■ **Task**:
Restate word for word the lines of the records below, starting at the line that contains "table_cell [178, 639, 419, 1008]" and ending at the line that contains "text [177, 1343, 1152, 1608]", with both of those lines included and nothing else.
** Opening Input block **
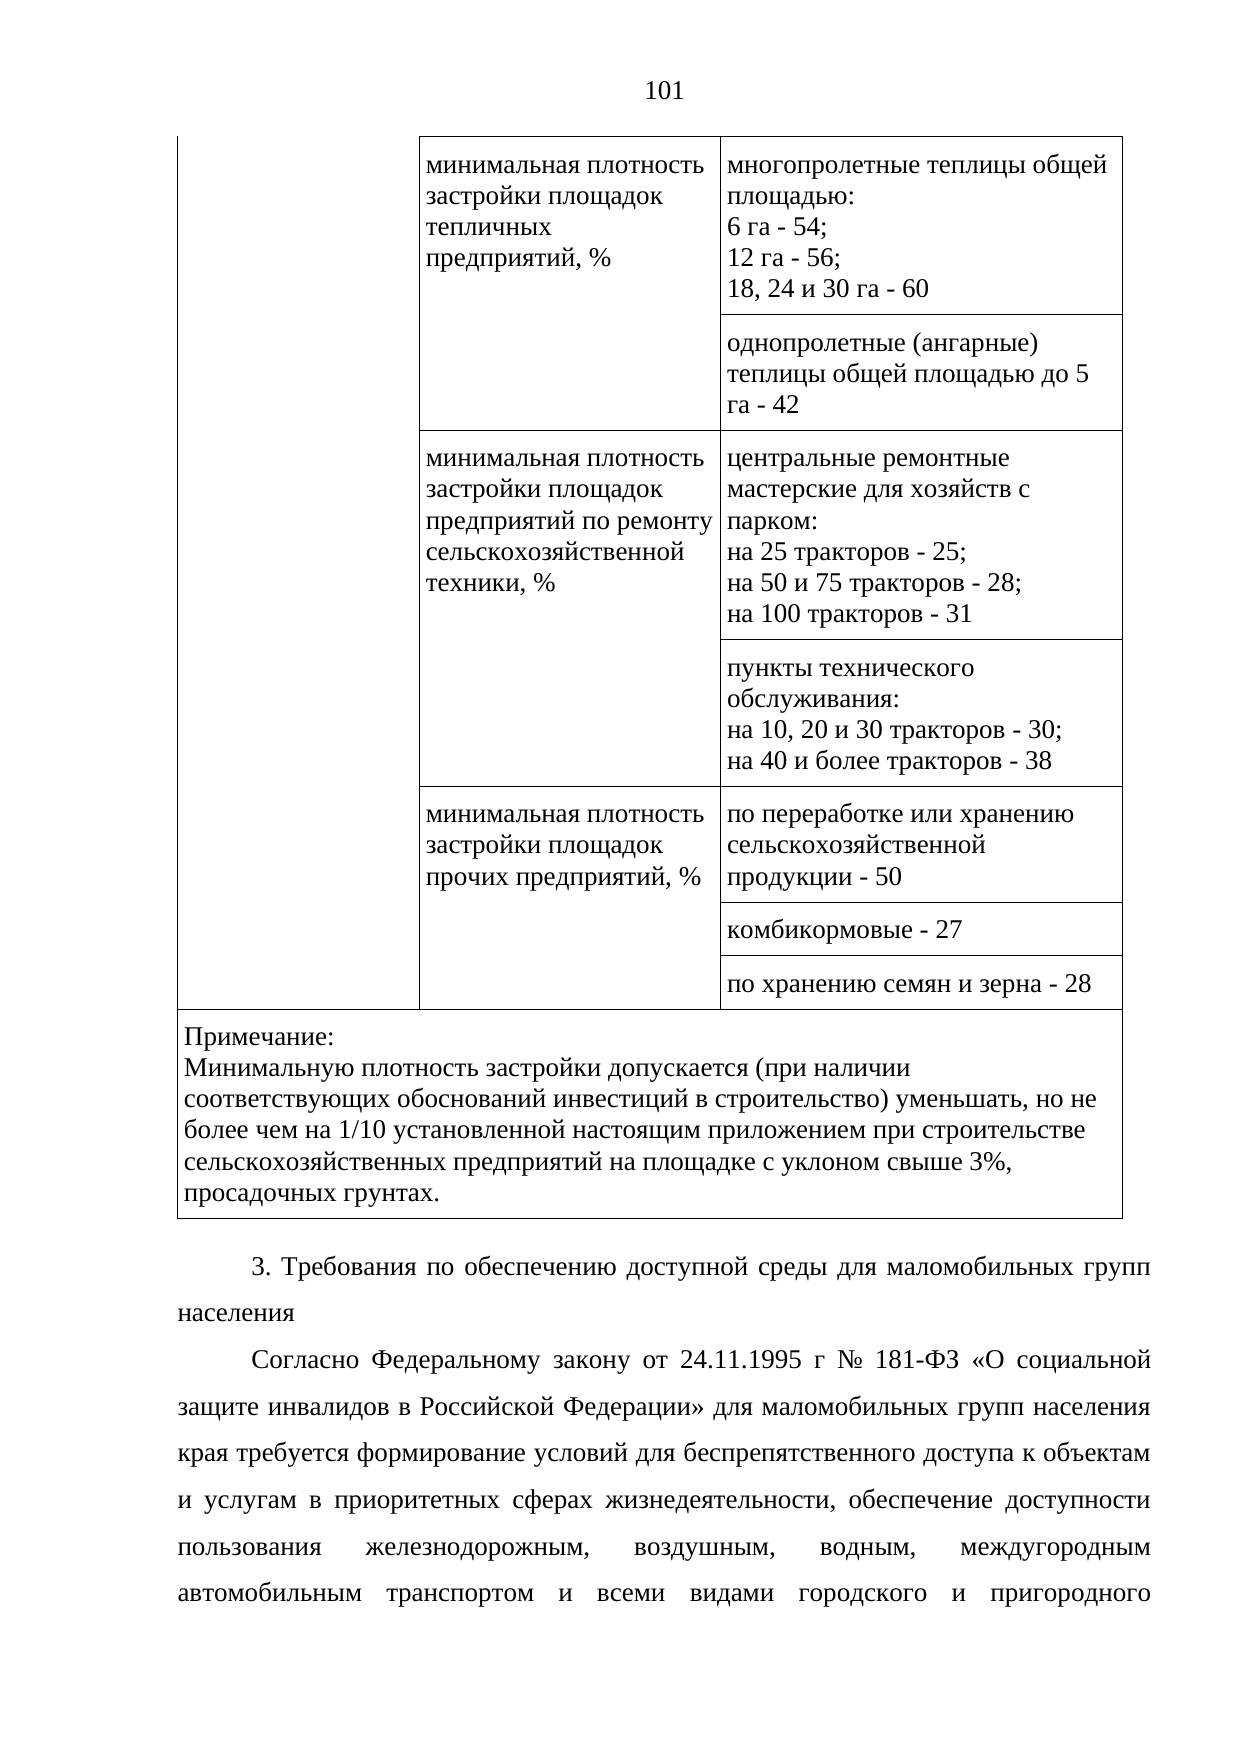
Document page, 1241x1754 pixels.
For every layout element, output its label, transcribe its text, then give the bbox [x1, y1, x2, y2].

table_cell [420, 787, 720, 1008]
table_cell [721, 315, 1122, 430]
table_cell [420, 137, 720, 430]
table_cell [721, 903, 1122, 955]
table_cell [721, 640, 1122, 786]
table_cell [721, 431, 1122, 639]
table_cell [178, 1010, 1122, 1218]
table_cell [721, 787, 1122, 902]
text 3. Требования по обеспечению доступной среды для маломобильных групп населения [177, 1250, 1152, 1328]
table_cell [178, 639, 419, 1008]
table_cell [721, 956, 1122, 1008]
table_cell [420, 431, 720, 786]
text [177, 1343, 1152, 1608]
** Closing Input block **
** Opening Input block **
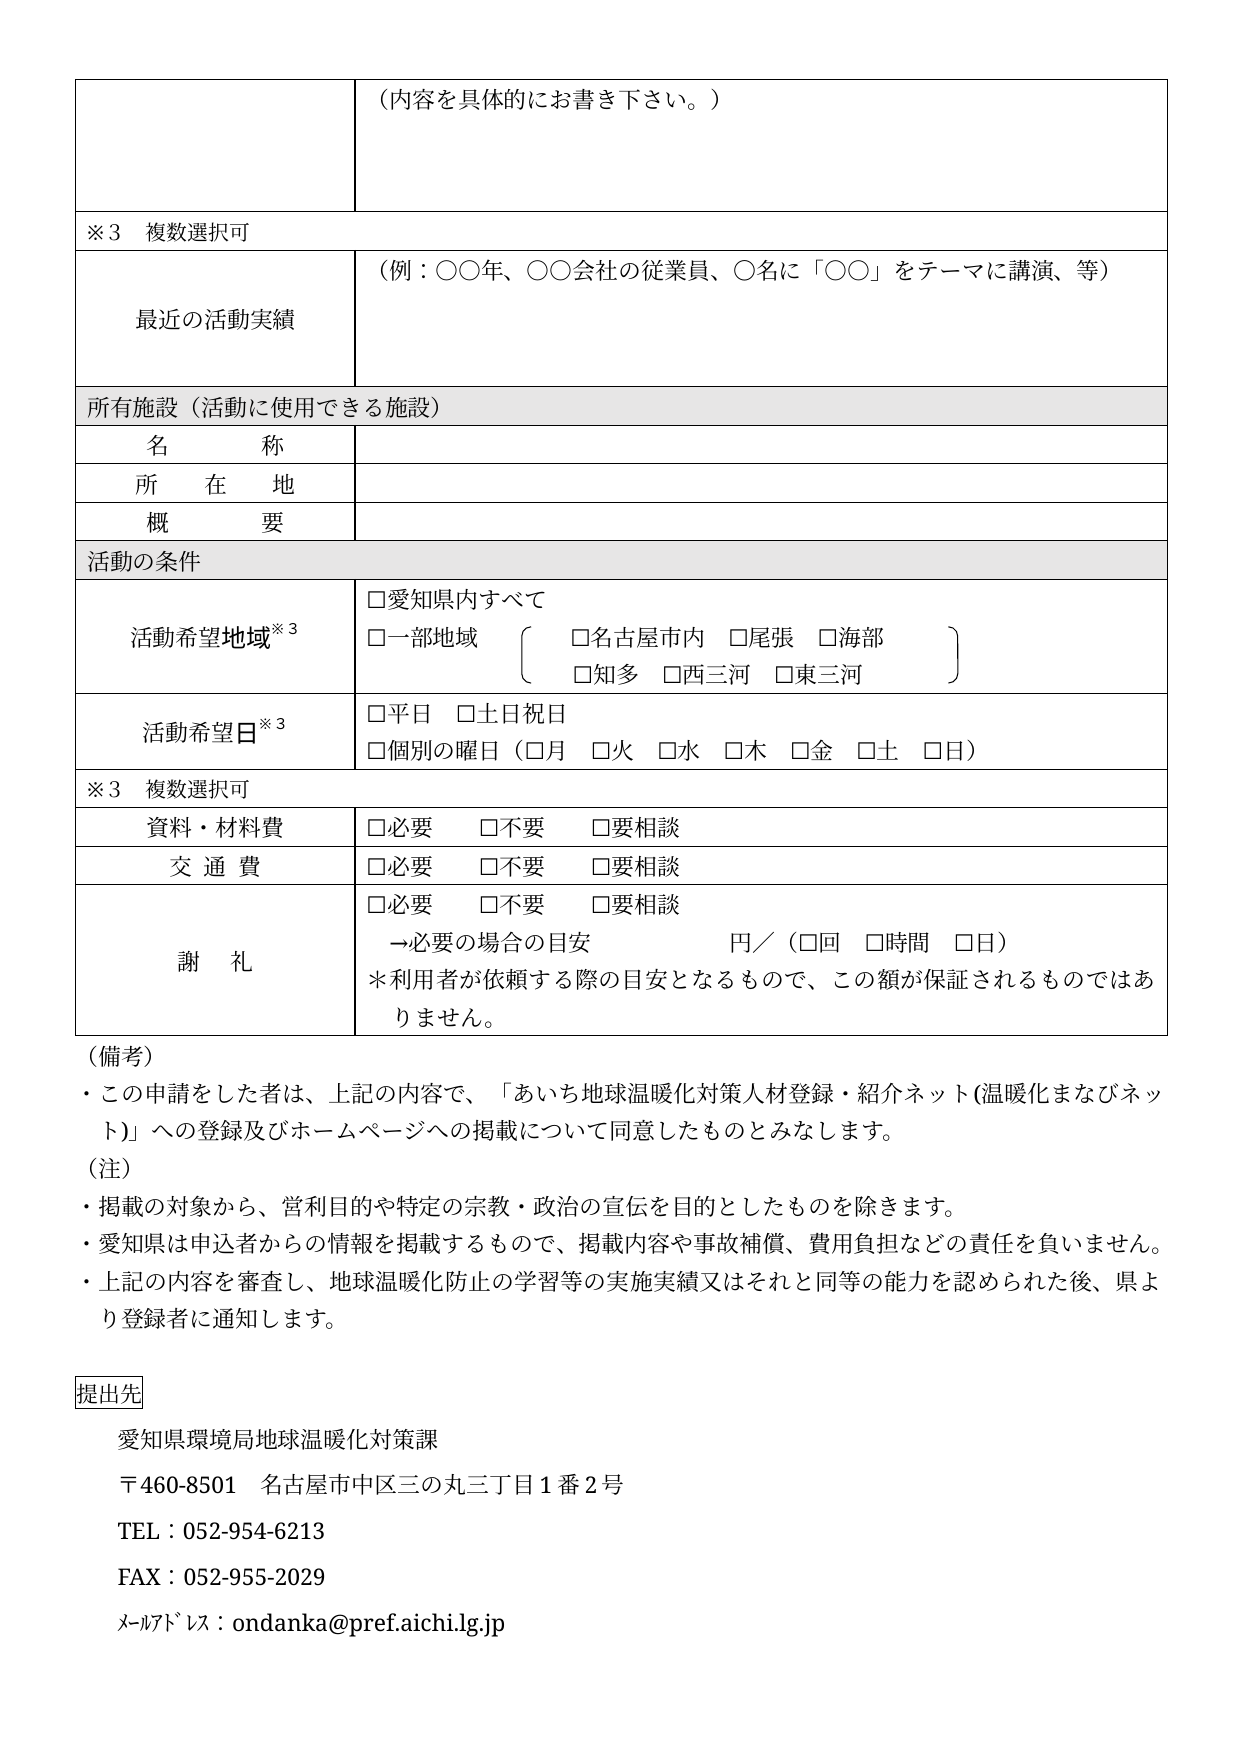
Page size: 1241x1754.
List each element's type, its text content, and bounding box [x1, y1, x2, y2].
** Closing Input block **
■ **Exercise solution**:
table_cell [178, 639, 419, 1008]
table_cell [721, 956, 1122, 1008]
table_cell [420, 431, 720, 786]
text [177, 1343, 1152, 1608]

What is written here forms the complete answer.